“Stop the count!”. Ou seja, parem a contagem! Foi o que o presidente dos EUA, Donald Trump, candidato à reeleição, tuitou na manhã de hoje (05), na tentativa desesperada de evitar que as apurações estaduais que definirão o novo dirigente do país finalizassem com resultados diferentes dos que ele almejava. Levando em conta a solidez das instituições norte-americanas, o apelo pode parecer fadado ao vazio (esperneio de mau perdedor), mas o recado precisa ser entendido mundo afora e com cautela.
O mesmo personagem que institucionalizou o disparo de fake news via redes sociais como estratégia obscena de campanha, para galgar o poder, inaugura um novo e vexatório capítulo para a História das democracias: o capítulo do mandatário candidato à reeleição que naturaliza o não reconhecimento do escrutínio, para protelar a consagração da vontade popular e, assim, continuar no poder. A iniciativa passa a borracha em duas premissas vitais para qualquer sistema democrático, o respeito à vontade coletiva e a resignação dos atores políticos à possibilidade de alternância. Indecência!
É natural que, num Estado democrático, quem quer que se sinta injustiçado vá à Justiça para tentar restaurar seu direito, mas o que pretende o presidente Donald Trump não é promover a integridade do desejo popular expressado nas urnas. Ao contrário, ambiciona dar seguimento à estratégia antecipada, desde antes das eleições, de tumultuar o processo eleitoral, evitando a proclamação da vitória adversária, sabotando, descaradamente, a decisão soberana do povo. Trata-se de uma apropriação explícita dos meios institucionais providos pelo sistema democrático para sufocar a própria democracia. Não por acaso, Donald Trump vem apregoando, abertamente, que solicitará recontagem em todos os estados em que perder, indistintamente, sem amparo em qualquer motivação de ordem real que venha a pôr em risco a legitimidade do escrutínio. Na mesma toada, vem se obstando à conclusão dos trabalhos de apuração. As nações não podem interpretar os gestos como simples ausência de urbanidade, atributo que o presidente, ora candidato a continuar no cargo pelo tapetão, definitivamente não possui, mas como ameaça aos fundamentos democráticos.

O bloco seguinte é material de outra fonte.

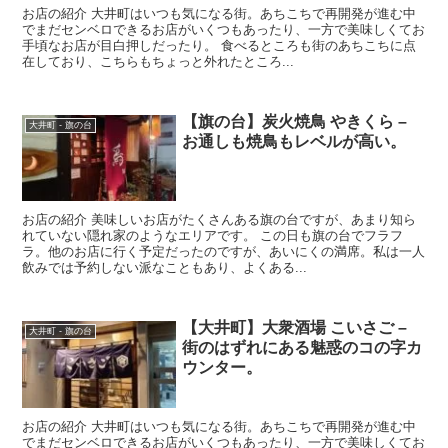
お店の紹介 大井町はいつも気になる街。あちこちで再開発が進む中
でまだセンベロできるお店がいくつもあったり、一方で美味しくてお
手頃なお店が目白押しだったり。 食べるところも街のあちこちに点
在しており、こちらもちょっと外れたところ...
【旗の台】炭火焼鳥 やきくら –
大井町 - 旗の台
お通しも焼鳥もレベルが高い。
お店の紹介 美味しいお店がたくさんある旗の台ですが、あまり知ら
れていない隠れ家のようなエリアです。 この日も旗の台でフラフ
ラ。他のお店に行く予定だったのですが、あいにくの満席。私は一人
飲みでは予約しない派なこともあり、よくある...
【大井町】大衆酒場 こいさご –
大井町 - 旗の台
街のはずれにある魅惑のコの字カ
ウンター。
お店の紹介 大井町はいつも気になる街。あちこちで再開発が進む中
でまだセンベロできるお店がいくつもあったり、一方で美味しくてお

Que as diversas instâncias judiciárias acionadas nos Estados Unidos (o Judiciário, como um todo) compreendam que o que busca Donald Trump, nesse momento, é desdenhar da Justiça, ato contínuo, fazendo de tolo o eleitor. A consequência inevitável do expediente, para além da perda na confiança das instituições, será o acirramento dos ânimos da população, com sérios riscos de instauração de clima de guerra civil nas ruas do país.
No Brasil, onde há poucos anos o Judiciário assentiu com um impeachment fortemente motivado pela negação de um mau perdedor a um resultado eleitoral, o qual, por sua vez, contribuiu com um sentimento de criminalização da política, que abriu portas para o êxito, via sufrágio, de uma proposta, assim como Donald Trump nos Estados Unidos, arredia à decência, sustentada em farta utilização de fake news, é fundamental diligência para contrapor-se a futuras artimanhas. A linha estratégica do licencioso presidente estadunidense inspira comportamentos por aqui.